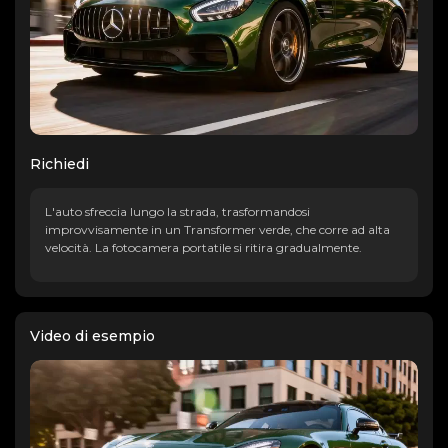
Richiedi
L'auto sfreccia lungo la strada, trasformandosi
improvvisamente in un Transformer verde, che corre ad alta
velocità. La fotocamera portatile si ritira gradualmente.
Video di esempio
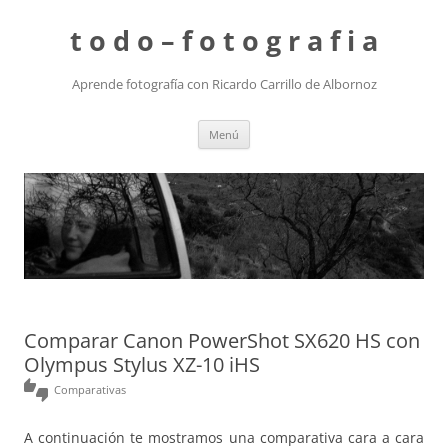
t o d o – f o t o g r a f i a
Aprende fotografía con Ricardo Carrillo de Albornoz
Saltar
Menú
al
contenido
Comparar Canon PowerShot SX620 HS con
Olympus Stylus XZ-10 iHS
thumbs_up_down
Comparativas
A continuación te mostramos una comparativa cara a cara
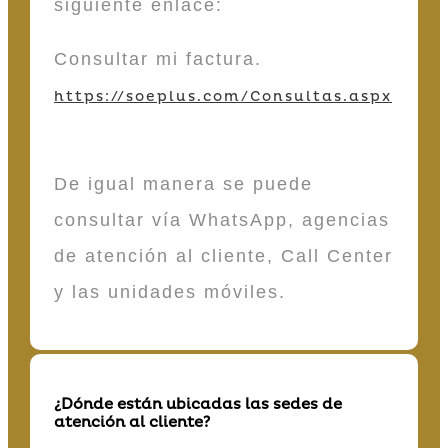
siguiente enlace:
Consultar mi factura.
https://soeplus.com/Consultas.aspx
De igual manera se puede
consultar vía WhatsApp, agencias
de atención al cliente, Call Center
y las unidades móviles.
¿Dónde están ubicadas las sedes de
atención al cliente?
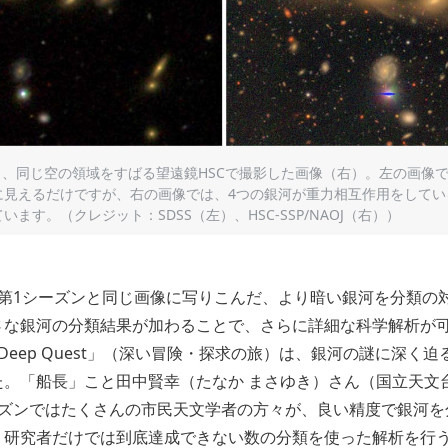
と、同じ空の領域をすばる望遠鏡HSCで撮影した画像（右）。左の画像
に見えるだけですが、右の画像では、4つの銀河が重力相互作用をしてい
ます。（クレジット：SDSS（左）、HSC-SSP/NAOJ（右））
、第1シーズンと同じ画像に写りこんだ、より暗い銀河を分類の
さな銀河の分類結果が加わることで、さらに詳細な科学解析が
Deep Quest」（深い冒険・探求の旅）は、銀河の謎に深く
。「船長」こと田中賢幸（たなか まさゆき）さん（国立天文
ーズンではたくさんの市民天文学者の方々が、良い精度で銀河を
、研究者だけでは到底達成できない数の分類を使った解析を行う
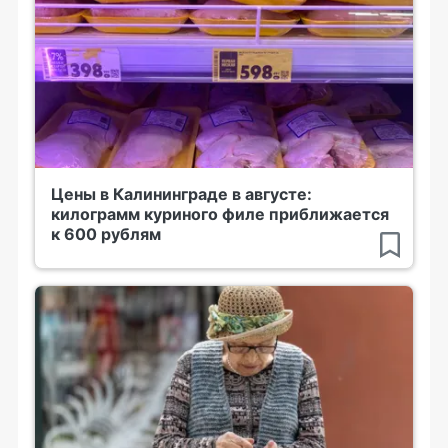
Цены в Калининграде в августе:
килограмм куриного филе приближается
к 600 рублям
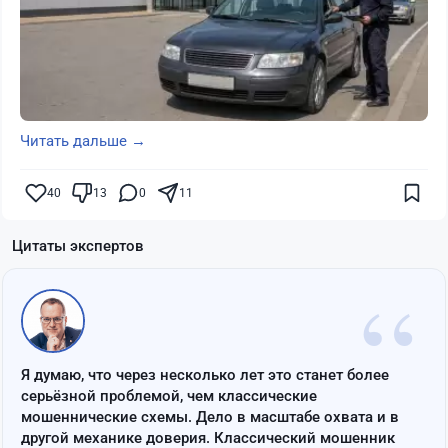
Читать дальше →
40
13
0
11
Цитаты экспертов
“
Я думаю, что через несколько лет это станет более
серьёзной проблемой, чем классические
мошеннические схемы. Дело в масштабе охвата и в
другой механике доверия. Классический мошенник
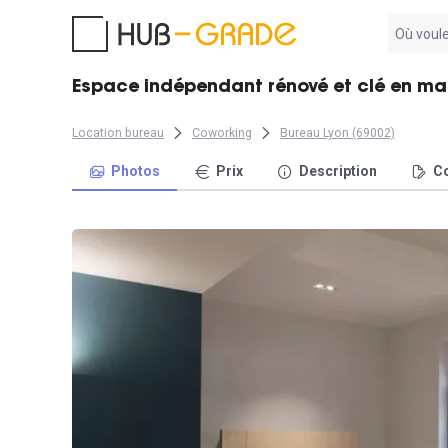
Aucun
résultat
trouvé
Espace indépendant rénové et clé en ma
Location bureau
Coworking
Bureau Lyon (69002)
Photos
Prix
Description
Co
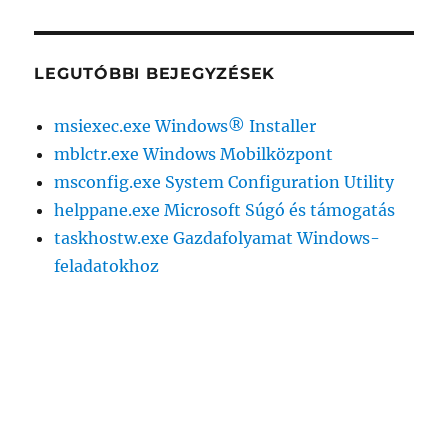
következő
kifejezésre:
LEGUTÓBBI BEJEGYZÉSEK
msiexec.exe Windows® Installer
mblctr.exe Windows Mobilközpont
msconfig.exe System Configuration Utility
helppane.exe Microsoft Súgó és támogatás
taskhostw.exe Gazdafolyamat Windows-
feladatokhoz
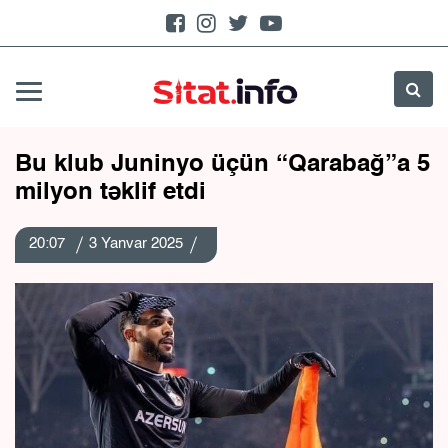
Bu klub Juninyo üçün “Qarabağ”a 5
milyon təklif etdi
20:07
3 Yanvar 2025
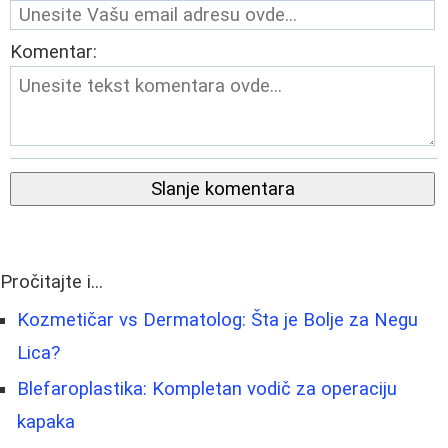
Komentar:
Slanje komentara
Pročitajte i...
Kozmetičar vs Dermatolog: Šta je Bolje za Negu
Lica?
Blefaroplastika: Kompletan vodič za operaciju
kapaka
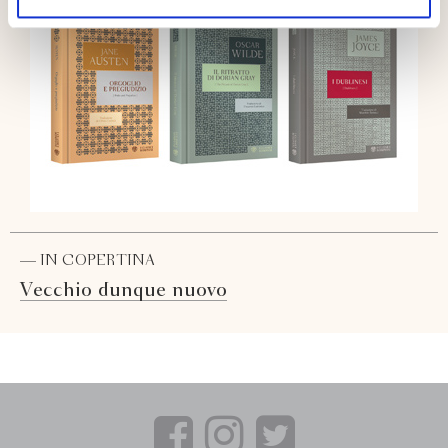
— IN COPERTINA
Vecchio dunque nuovo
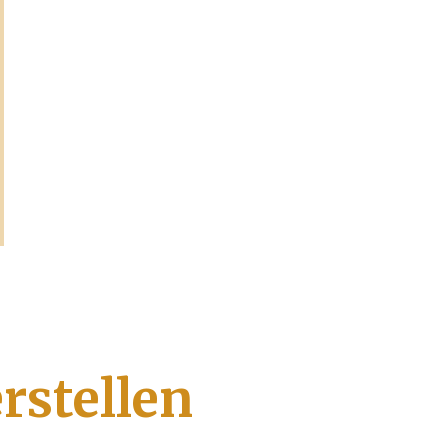
rstellen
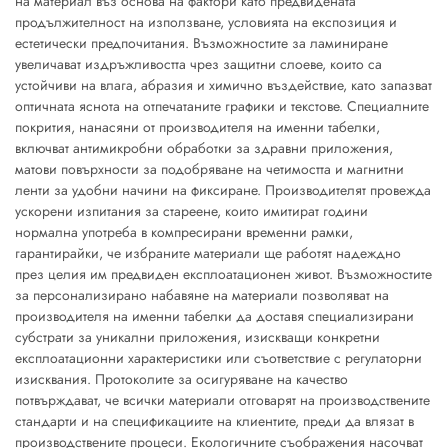
на материал въз основа на фактори като предвидената
продължителност на използване, условията на експозиция и
естетически предпочитания. Възможностите за ламиниране
увеличават издръжливостта чрез защитни слоеве, които са
устойчиви на влага, абразия и химично въздействие, като запазват
оптичната яснота на отпечатаните графики и текстове. Специалните
покрития, нанасяни от производителя на именни табелки,
включват антимикробни обработки за здравни приложения,
матови повърхности за подобряване на четимостта и магнитни
ленти за удобни начини на фиксиране. Производителят провежда
ускорени изпитания за стареене, които имитират години
нормална употреба в компресирани временни рамки,
гарантирайки, че избраните материали ще работят надеждно
през целия им предвиден експлоатационен живот. Възможностите
за персонализирано набавяне на материали позволяват на
производителя на именни табелки да доставя специализирани
субстрати за уникални приложения, изискващи конкретни
експлоатационни характеристики или съответствие с регулаторни
изисквания. Протоколите за осигуряване на качество
потвърждават, че всички материали отговарят на производствените
стандарти и на спецификациите на клиентите, преди да влязат в
производствените процеси. Екологичните съображения насочват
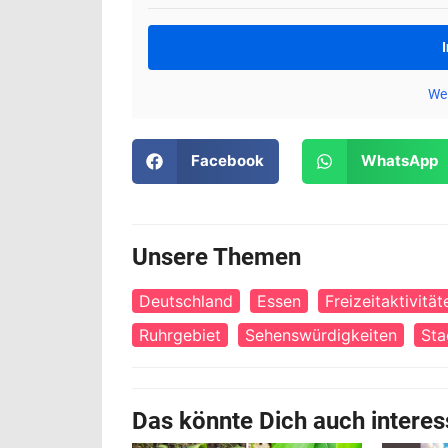
Wei
Facebook
WhatsApp
Unsere Themen
Deutschland
Essen
Freizeitaktivität
Ruhrgebiet
Sehenswürdigkeiten
Sta
Das könnte Dich auch interes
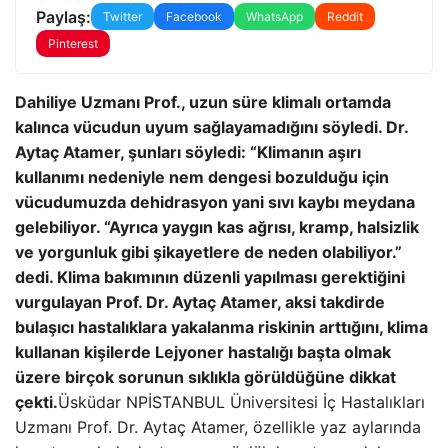
Paylaş:
Twitter
Facebook
WhatsApp
Reddit
Pinterest
Dahiliye Uzmanı Prof., uzun süre klimalı ortamda
kalınca vücudun uyum sağlayamadığını söyledi. Dr.
Aytaç Atamer, şunları söyledi: “Klimanın aşırı
kullanımı nedeniyle nem dengesi bozulduğu için
vücudumuzda dehidrasyon yani sıvı kaybı meydana
gelebiliyor. “Ayrıca yaygın kas ağrısı, kramp, halsizlik
ve yorgunluk gibi şikayetlere de neden olabiliyor.”
dedi. Klima bakımının düzenli yapılması gerektiğini
vurgulayan Prof. Dr. Aytaç Atamer, aksi takdirde
bulaşıcı hastalıklara yakalanma riskinin arttığını, klima
kullanan kişilerde Lejyoner hastalığı başta olmak
üzere birçok sorunun sıklıkla görüldüğüne dikkat
çekti.
Üsküdar NPİSTANBUL Üniversitesi İç Hastalıkları
Uzmanı Prof. Dr. Aytaç Atamer, özellikle yaz aylarında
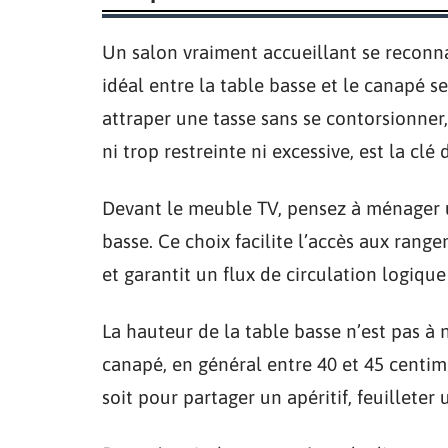
Un salon vraiment accueillant se reconnaî
idéal entre la table basse et le canapé se
attraper une tasse sans se contorsionner
ni trop restreinte ni excessive, est la clé
Devant le meuble TV, pensez à ménager u
basse. Ce choix facilite l’accès aux rang
et garantit un flux de circulation logique
La hauteur de la table basse n’est pas à n
canapé, en général entre 40 et 45 centimè
soit pour partager un apéritif, feuilleter 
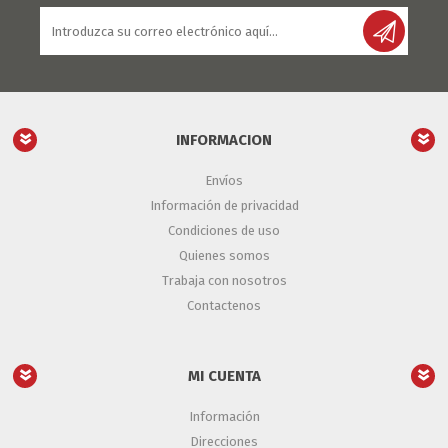
INFORMACION
Envíos
Información de privacidad
Condiciones de uso
Quienes somos
Trabaja con nosotros
Contactenos
MI CUENTA
Información
Direcciones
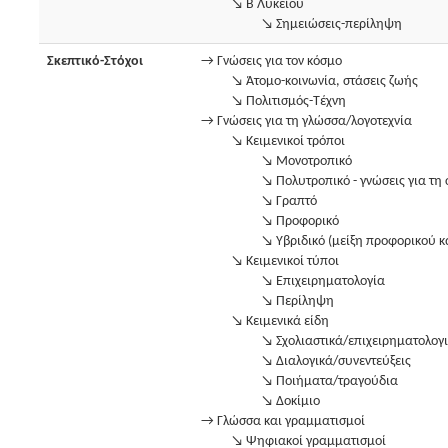
↘ Β Λυκείου
↘ Σημειώσεις-περίληψη
Σκεπτικό-Στόχοι
→ Γνώσεις για τον κόσμο
↘ Άτομο-κοινωνία, στάσεις ζωής
↘ Πολιτισμός-Τέχνη
→ Γνώσεις για τη γλώσσα/λογοτεχνία
↘ Κειμενικοί τρόποι
↘ Μονοτροπικό
↘ Πολυτροπικό - γνώσεις για τη
↘ Γραπτό
↘ Προφορικό
↘ Υβριδικό (μείξη προφορικού κ
↘ Κειμενικοί τύποι
↘ Επιχειρηματολογία
↘ Περίληψη
↘ Κειμενικά είδη
↘ Σχολιαστικά/επιχειρηματολογ
↘ Διαλογικά/συνεντεύξεις
↘ Ποιήματα/τραγούδια
↘ Δοκίμιο
→ Γλώσσα και γραμματισμοί
↘ Ψηφιακοί γραμματισμοί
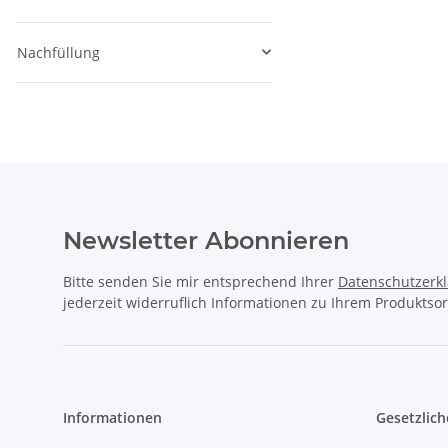
Nachfüllung
Newsletter Abonnieren
Bitte senden Sie mir entsprechend Ihrer
Datenschutzerk
jederzeit widerruflich Informationen zu Ihrem Produktsor
Informationen
Gesetzlich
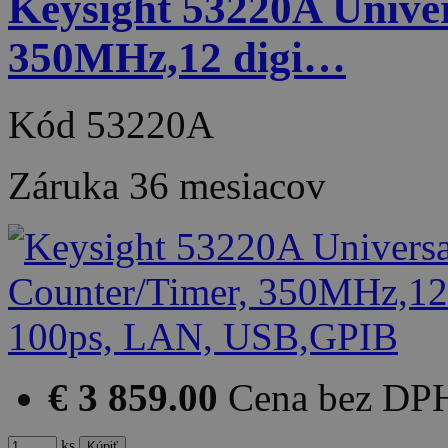
Keysight 53220A Univer
350MHz,12 digi…
Kód
53220A
Záruka
36 mesiacov
€ 3 859.00
Cena bez DP
ks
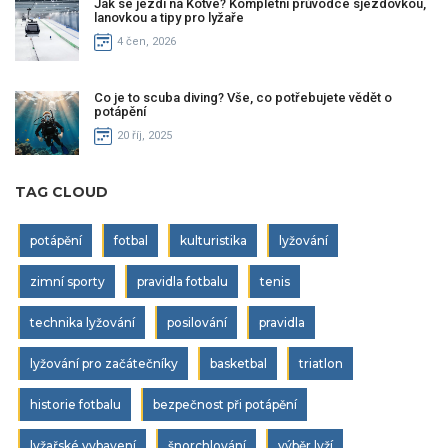
Jak se jezdí na Kotve? Kompletní průvodce sjezdovkou,
lanovkou a tipy pro lyžaře
4 čen, 2026
Co je to scuba diving? Vše, co potřebujete vědět o
potápění
20 říj, 2025
TAG CLOUD
potápění
fotbal
kulturistika
lyžování
zimní sporty
pravidla fotbalu
tenis
technika lyžování
posilování
pravidla
lyžování pro začátečníky
basketbal
triatlon
historie fotbalu
bezpečnost při potápění
lyžařské vybavení
šnorchlování
výběr lyží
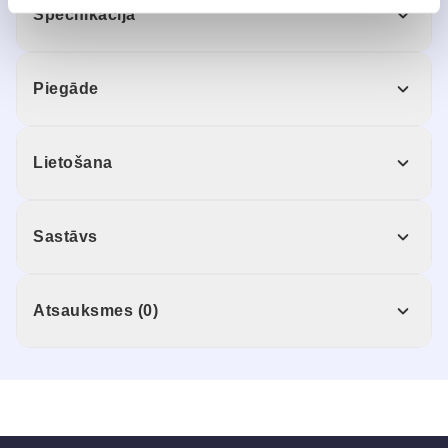
Specifikācija
Piegāde
Lietošana
Sastāvs
Atsauksmes (0)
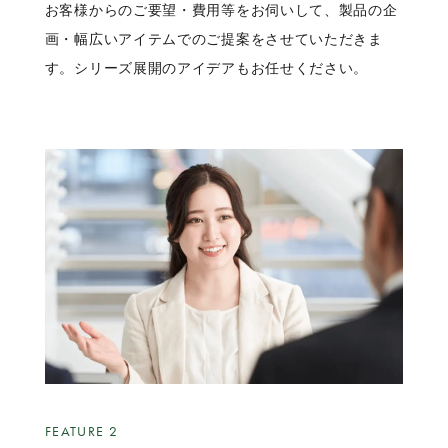
お客様からのご要望・費用等をお伺いして、製品の企
画・幅広いアイテムでのご提案をさせていただきま
す。シリーズ展開のアイデアもお任せください。
FEATURE 2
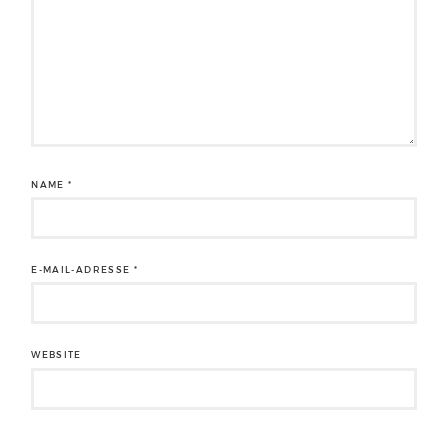
NAME
*
E-MAIL-ADRESSE
*
WEBSITE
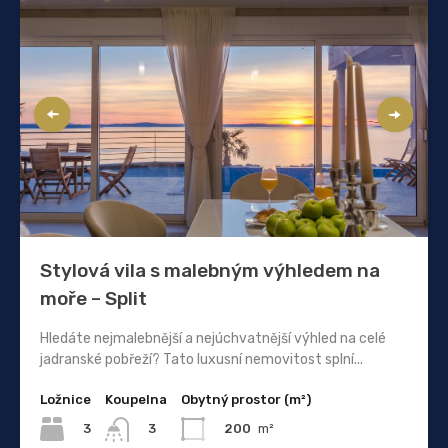
Stylová vila s malebným výhledem na
moře – Split
Hledáte nejmalebnější a nejúchvatnější výhled na celé
jadranské pobřeží? Tato luxusní nemovitost splní...
Ložnice
Koupelna
Obytný prostor (m²)
3
200
m²
3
────
▸ **Assignment**
If the word "които" appears in a line above, copy that line.

▸ **Response below**
увеличават издръжливостта чрез защитни слоеве, които са
ускорени изпитания за стареене, които имитират години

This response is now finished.